Возражение угадать нетрудно: действительно, Бог способен прозреть все времена и установить для человечества универсальные законы, но человек, даже самый гениальный и духовно глубокий, всего предвидеть не может и с тысячелетиями совладать не в силах — а поэтому человеческие предустановления устаревают неизбежно и требуют обновления непременного; следственно, все сомнения сходятся к единой проблеме: к вопросу о природе основателя христианства: если Он человек и только человек — христианские истины должны периодически переосмысляться. Правда, при этом христианство и вообще как бы обесценивается — по слову Апостола: «А если Христос не воскрес, то вера ваша тщетна» (1 Кор. 15, 17), — однако для заявляющих претензию на основание новой религии то никак не препятствие, но даже дополнительное побуждение к творческому деланию на избранном поприще.

Толстой пришёл к отрицанию Божественной природы Спасителя, и препятствия на пути движения к обозначенной цели — к созданию обновлённого христианства — тем были опрокинуты безусловно. За три года до смерти он сказал не сомневаясь: «Прежде я не решался поправлять Христа, Конфуция, Будду, а теперь думаю: да я обязаних исправлять, потому что они жили 3–5 тысяч лет тому назад»>1.


Именно поэтому Толстой изначально отвергает веру и тайну как основы своей новой религии, именно поэтому он низводит упование на грядущее блаженство с неба на землю и поэтому хочет сделать всё сознательно практическим, разумным, ибо вознесение всего на уровень веры, уровень собирания сокровищ на небе, уровень идеи бессмертия (умалчивая о бессмертии, он, по сути, отвергает его) — «обновлённому христианству» противопоказано. Сыну Божию в этой религии места нет, Христос должен мыслиться в ней только как человек.

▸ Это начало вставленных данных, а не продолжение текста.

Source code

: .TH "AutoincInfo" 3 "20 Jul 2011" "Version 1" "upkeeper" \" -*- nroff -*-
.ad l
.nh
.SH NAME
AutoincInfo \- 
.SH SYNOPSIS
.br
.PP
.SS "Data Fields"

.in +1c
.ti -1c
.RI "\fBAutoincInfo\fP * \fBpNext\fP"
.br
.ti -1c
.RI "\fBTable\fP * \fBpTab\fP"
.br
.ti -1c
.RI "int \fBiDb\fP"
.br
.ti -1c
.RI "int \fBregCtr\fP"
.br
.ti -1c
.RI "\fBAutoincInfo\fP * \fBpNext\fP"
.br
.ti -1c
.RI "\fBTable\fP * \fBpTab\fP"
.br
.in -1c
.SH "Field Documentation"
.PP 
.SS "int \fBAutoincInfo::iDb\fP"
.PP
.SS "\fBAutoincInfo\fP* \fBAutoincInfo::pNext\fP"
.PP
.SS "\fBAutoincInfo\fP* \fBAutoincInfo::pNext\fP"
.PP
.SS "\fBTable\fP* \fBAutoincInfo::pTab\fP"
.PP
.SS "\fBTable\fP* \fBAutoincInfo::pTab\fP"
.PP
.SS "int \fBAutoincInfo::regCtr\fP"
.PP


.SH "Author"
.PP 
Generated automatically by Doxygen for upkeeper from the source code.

В изначальном размышлении Толстого, как в зерне, заложено всё основное содержание его религии, с христианством ничего общего не имеющей, — да то и не религия вовсе, если оценивать строго и трезво. Это зерно до поры зрело в его душе, пока не дало ростки на рубеже 70-80-х годов, в пору духовного кризиса, настигшего писателя.

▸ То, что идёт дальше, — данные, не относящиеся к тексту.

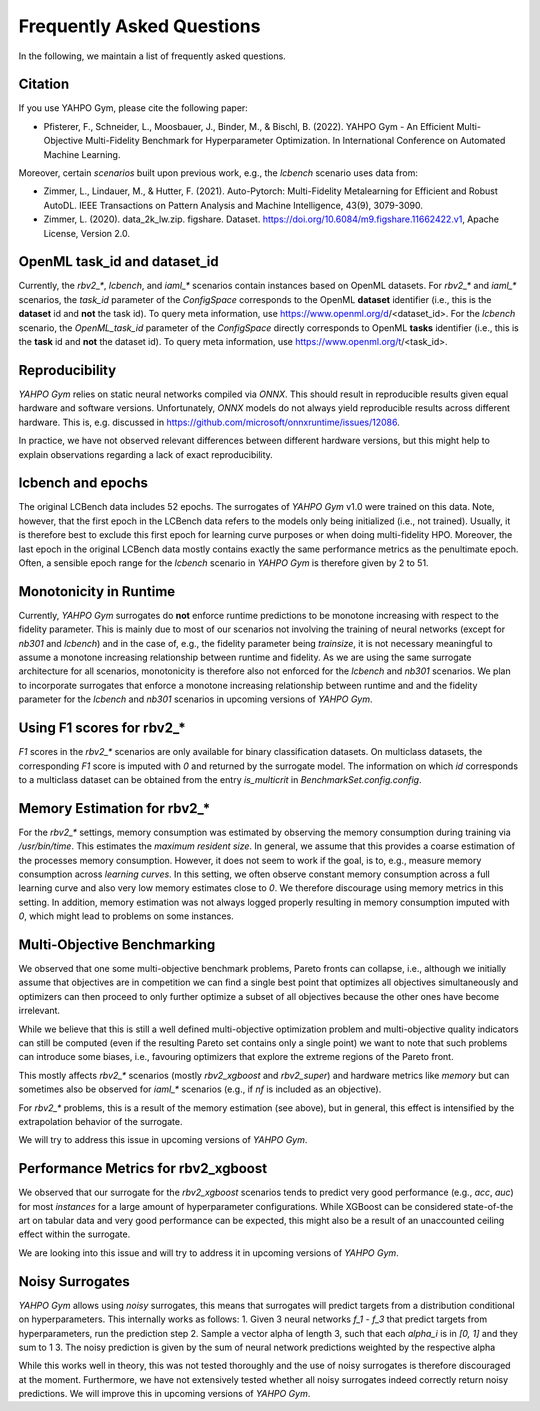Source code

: Frequently Asked Questions
************************

In the following, we maintain a list of frequently asked questions.

Citation
=======================

If you use YAHPO Gym, please cite the following paper:

* Pfisterer, F., Schneider, L., Moosbauer, J., Binder, M., & Bischl, B. (2022). YAHPO Gym - An Efficient Multi-Objective Multi-Fidelity Benchmark for Hyperparameter Optimization. In International Conference on Automated Machine Learning.

Moreover, certain `scenarios` built upon previous work, e.g., the `lcbench` scenario uses data from:

* Zimmer, L., Lindauer, M., & Hutter, F. (2021). Auto-Pytorch: Multi-Fidelity Metalearning for Efficient and Robust AutoDL. IEEE Transactions on Pattern Analysis and Machine Intelligence, 43(9), 3079-3090.

* Zimmer, L. (2020). data_2k_lw.zip. figshare. Dataset. https://doi.org/10.6084/m9.figshare.11662422.v1, Apache License, Version 2.0.

OpenML task_id and dataset_id
=======================

Currently, the `rbv2_*`, `lcbench`, and `iaml_*` scenarios contain instances based on OpenML datasets.
For `rbv2_*` and `iaml_*` scenarios, the `task_id` parameter of the `ConfigSpace` corresponds to the OpenML **dataset** identifier (i.e., this is the **dataset** id and **not** the task id).
To query meta information, use https://www.openml.org/d/<dataset_id>.
For the `lcbench` scenario, the `OpenML_task_id` parameter of the `ConfigSpace` directly corresponds to OpenML **tasks** identifier (i.e., this is the **task** id and **not** the dataset id).
To query meta information, use https://www.openml.org/t/<task_id>.

Reproducibility
=======================

`YAHPO Gym` relies on static neural networks compiled via `ONNX`. 
This should result in reproducible results given equal hardware and software versions.
Unfortunately, `ONNX` models do not always yield reproducible results across different hardware.
This is, e.g. discussed in https://github.com/microsoft/onnxruntime/issues/12086.

In practice, we have not observed relevant differences between different hardware versions, but this might help to explain observations
regarding a lack of exact reproducibility.

lcbench and epochs
==================

The original LCBench data includes 52 epochs.
The surrogates of `YAHPO Gym` v1.0 were trained on this data.
Note, however, that the first epoch in the LCBench data refers to the models only being initialized (i.e., not trained).
Usually, it is therefore best to exclude this first epoch for learning curve purposes or when doing multi-fidelity HPO.
Moreover, the last epoch in the original LCBench data mostly contains exactly the same performance metrics as the penultimate epoch.
Often, a sensible epoch range for the `lcbench` scenario in `YAHPO Gym` is therefore given by 2 to 51.

Monotonicity in Runtime
=======================

Currently, `YAHPO Gym` surrogates do **not** enforce runtime predictions to be monotone increasing with respect to the fidelity parameter.
This is mainly due to most of our scenarios not involving the training of neural networks (except for `nb301` and `lcbench`) and in the case of, e.g., the fidelity parameter being `trainsize`, it is not necessary meaningful to assume a monotone increasing relationship between runtime and fidelity.
As we are using the same surrogate architecture for all scenarios, monotonicity is therefore also not enforced for the `lcbench` and `nb301` scenarios.
We plan to incorporate surrogates that enforce a monotone increasing relationship between runtime and and the fidelity parameter for the `lcbench` and `nb301` scenarios in upcoming versions of `YAHPO Gym`.

Using F1 scores for rbv2_*
=======================

`F1` scores in the `rbv2_*` scenarios are only available for binary classification datasets. 
On multiclass datasets, the corresponding `F1` score is imputed with `0` and returned by the surrogate model.
The information on which `id` corresponds to a multiclass dataset can be obtained from the entry `is_multicrit` in `BenchmarkSet.config.config`.

Memory Estimation for rbv2_*
=======================

For the `rbv2_*` settings, memory consumption was estimated by observing the memory consumption during training via `/usr/bin/time`. 
This estimates the `maximum resident size`.
In general, we assume that this provides a coarse estimation of the processes memory consumption.
However, it does not seem to work if the goal, is to, e.g., measure memory consumption across *learning curves*. 
In this setting, we often observe constant memory consumption across a full learning curve and also very low memory estimates close to `0`. 
We therefore discourage using memory metrics in this setting.
In addition, memory estimation was not always logged properly resulting in memory consumption imputed with `0`, which might lead to problems on some instances.

Multi-Objective Benchmarking
=======================

We observed that one some multi-objective benchmark problems, Pareto fronts can collapse, i.e., although we initially
assume that objectives are in competition we can find a single best point that optimizes all objectives simultaneously
and optimizers can then proceed to only further optimize a subset of all objectives because the other ones have
become irrelevant.

While we believe that this is still a well defined multi-objective optimization problem and multi-objective quality
indicators can still be computed (even if the resulting Pareto set contains only a single point) we want to note that
such problems can introduce some biases, i.e., favouring optimizers that explore the extreme regions of the Pareto front.

This mostly affects `rbv2_*` scenarios (mostly `rbv2_xgboost` and `rbv2_super`) and hardware metrics like `memory` but
can sometimes also be observed for `iaml_*` scenarios (e.g., if `nf` is included as an objective).

For `rbv2_*` problems, this is a result of the memory estimation (see above), but in general, this effect is intensified
by the extrapolation behavior of the surrogate.

We will try to address this issue in upcoming versions of `YAHPO Gym`.

Performance Metrics for rbv2_xgboost
=======================

We observed that our surrogate for the `rbv2_xgboost` scenarios tends to predict very good performance (e.g., `acc`, `auc`) for most `instances` for a large amount of hyperparameter configurations.
While XGBoost can be considered state-of-the art on tabular data and very good performance can be expected, this might also be a result of an unaccounted ceiling effect within the surrogate.

We are looking into this issue and will try to address it in upcoming versions of `YAHPO Gym`.

Noisy Surrogates
=======================

`YAHPO Gym` allows using *noisy* surrogates, this means that surrogates will predict targets from a distribution conditional on hyperparameters.
This internally works as follows: 
1. Given 3 neural networks `f_1` - `f_3` that predict targets from hyperparameters, run the prediction step 
2. Sample a vector alpha of length 3, such that each `alpha_i` is in `[0, 1]` and they sum to 1
3. The noisy prediction is given by the sum of neural network predictions weighted by the respective alpha

While this works well in theory, this was not tested thoroughly and the use of noisy surrogates is therefore discouraged at the moment.
Furthermore, we have not extensively tested whether all noisy surrogates indeed correctly return noisy predictions.
We will improve this in upcoming versions of `YAHPO Gym`.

Правда, небольшие прорастания из этого зерна заметны, если пристально высматривать, во всём, что писал Толстой, с самых ранних сочинений. Он сам признал в одном из писем (в 1892 году): «Те же идеи, которые яснее выражены в моих последних произведениях, находятся в зародыше в более ранних» (18,100). Конечно, если бы не знание позднего его творчества, то вряд ли можно было вызнать начатки толстовства в этих «более ранних» произведениях, однако ныне они несомненны.